Aim and Tasks: Our study that will mainly address MAR data to answer marine geological questions, serves as a blueprint and a proof of concept that would be useful for diverse other research fields facing the same problem. In this project, novel advanced marine science domain driven text mining methods designed for interactive semi-superviced operations need to be developed and investigated to i) automatically identify scientific publications that present or refer to relevant MAR data, ii) extract MAR and accompanying meta-data from these publications guided by expert knowledge, and iii) integrate this information into a semantically rich MAR-knowledge base to answer advanced marine science questions. The resulting approach will be implemented as a software tool that will be tested and trained using GEOMAR’s OceanRep, an open access digital collection of scientific publications. Subsequently, the new software tool will be applied to larger sets of publications, to extract as many MAR data as possible, and compile a comprehensive MAR data set and knowledge base following data fusion concepts [Patel et al., 2018a,b].
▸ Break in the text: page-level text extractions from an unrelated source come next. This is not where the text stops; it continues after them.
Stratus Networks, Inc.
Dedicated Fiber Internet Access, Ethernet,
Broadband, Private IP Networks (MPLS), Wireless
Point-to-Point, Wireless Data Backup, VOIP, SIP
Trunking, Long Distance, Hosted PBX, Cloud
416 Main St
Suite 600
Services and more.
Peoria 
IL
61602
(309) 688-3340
Burwicz, E.B., Rüpke, L.H. and Wallmann, K. (2011) Estimation of the global amount of submarine gas hydrates formed via microbial methane formation based on numerical reaction-transport modeling and a novel parameterization of Holocene sedimentation. Geochim. Cosmochim. Acta 75, 4562-4576.
Patel, H., Paraskevopoulos, P., & Renz, M. (2018a). Data fusion of diverse data sources: enrich spatial data knowledge using HINs. In Proceedings of the Fifth International ACM SIGMOD Workshop on Managing and Mining Enriched Geo-Spatial Data (pp. 13-18). ACM.
Patel, H., Paraskevopoulos, P., & Renz, M. (2018b). GeoTeGra: A System for the Creation of Knowledge Graph Based on Social Network Data with Geographical and Temporal Information. In 2018 IEEE/ACM International Conference on Advances in Social Networks Analysis and Mining (ASONAM) (pp. 617-620). IEEE.